Detroit's animal shelter over-capacity, seeking more adoptions
Detroit Animal Care and Control officials are working to deal with an abundance of potential pets at their facility.
City police this week noted on Facebook that the space was experiencing overcrowding.
Adoption fees have been waived as the shelter seeks to address the issue, and that could last "ideally through the end of the month," director Mark Kumpf told The Detroit News on Friday.
The site on Chrysler Drive overseen by Detroit's Health Department since fall 2015 has 84 kennels. But on Thursday, there were more than 170 animals, Kumpf said.
"In order for us to place animals for adoption, we have to have folks come visit the shelter, and recent weather has certainly not been very hospitable and cuts down on the foot traffic," he said. "One thing the rain doesn't stop is the animals coming in. So, the old cliché about a raining cats and dogs: well, they've been pouring into the shelter. And we need to place anywhere between 15 to 30 animals a day just to keep up with the number of animals coming in."

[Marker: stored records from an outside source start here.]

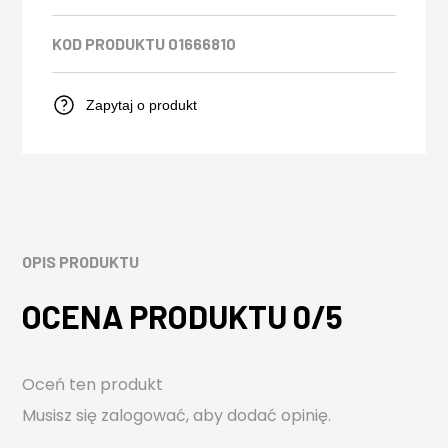
KOD PRODUKTU
01666810
Zapytaj o produkt
OPIS PRODUKTU
OCENA PRODUKTU 0/5
Oceń ten produkt
Musisz się
zalogować
, aby dodać opinię.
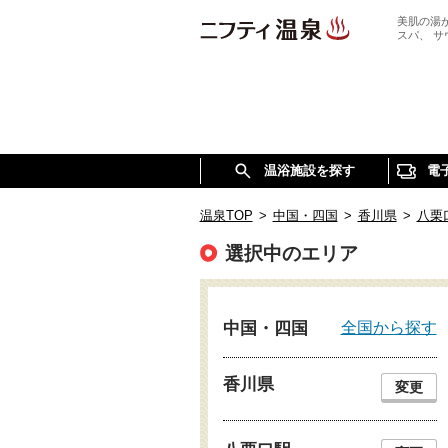
美肌の湯
スパ、 
温浴施設を探す
電
温泉TOP
>
中国・四国
>
香川県
>
八栗
選択中のエリア
全国から探す
中国・四国
香川県
変更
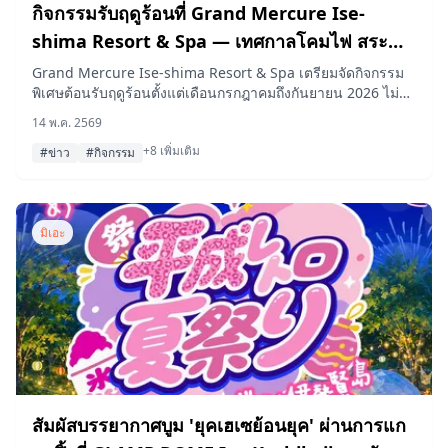
กิจกรรมรับฤดูร้อนที่ Grand Mercure Ise-
shima Resort & Spa — เทศกาลโคมไฟ สระ
ว่ายน้ำรีสอร์ท เวิร์กช็อป และอื่นๆ อีกมากมาย
Grand Mercure Ise-shima Resort & Spa เตรียมจัดกิจกรรม
พิเศษต้อนรับฤดูร้อนตั้งแต่เดือนกรกฎาคมถึงกันยายน 2026 ไม่ว่า
(2026)
จะเป็นเทศกาลโคมไฟ สระว่ายน้ำทั้งกลางวันและกลางคืน เวิร์
14 พ.ค. 2569
กช็อปทำกระเป๋าจากวัสดุธรรมชาติ รถขายอาหารริมสระน้ำ การ
+8 เพิ่มเติม
ตักลูกบอลเรืองแสง และโชว์มายากลที่โต๊ะอาหาร ซึ่งทั้งหมดนี้
#ข่าว
#กิจกรรม
รวมอยู่ในค่าที่พักสำหรับแขกของโรงแรมแล้ว
มิเอะ
สัมผัสบรรยากาศบูม 'ยุคเฮเซย้อนยุค' ผ่านการแก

A planned shelter upgrade was slated to start last year, but was pushed due to the COVID-19 pandemic.
"The city has plans to expand that, but that's not going to happen overnight, so we are pretty much always trying to move (animals) out for adoption," said Kumpf, who joined the city animal control in September 2019 as its fourth director in four years.
Animal advocates have criticized the DACC operations in recent years, citing overcrowding, inadequate staffing and revolving leadership.
In late June, Kristina Rinaldi, head of Detroit Dog Rescue, hosted a news conference to urge city officials to immediately seek out an alternative site for dogs, cats and other animals at the shelter, a former Michigan Humane Society building.
The rescue group has argued conditions there are poor and a breeding ground for severe illness.
Detroit's Chief Operating Officer Hakim Berry countered at the time that there was not a serious problem with the shelter and said "we have no complaints" from those who have adopted animals from Detroit's animal control.
Kumpf on Friday attributed the spiking cases plaguing the facility partly to more strays, including 26 brought in within a single day in the last week.
"These are animals that belonged to somebody that weren't reclaimed, and because they weren't licensed or microchipped, we're unable to locate the owners," he said.
On Friday, 16 dogs and nine cats were sent home to their owners, five went to fosters and 22 were transferred through partners, the director said.
Michigan Humane has also picked up eight dogs since the group had space, Kumpf added. "It really is a community effort."
Meanwhile, an adoption event is planned with the Bissell Pet Foundation next month. Kumpf said his team is "looking for ways to work with our partners work with our sponsors, work with organizations that will help us get animals placed."
DACC is located at 7401 Chrysler Drive in Detroit. It's open from 10:30 a.m. to 3:30 p.m. daily. Visitors seeking to foster or adopt are asked to ring the bell at the back door.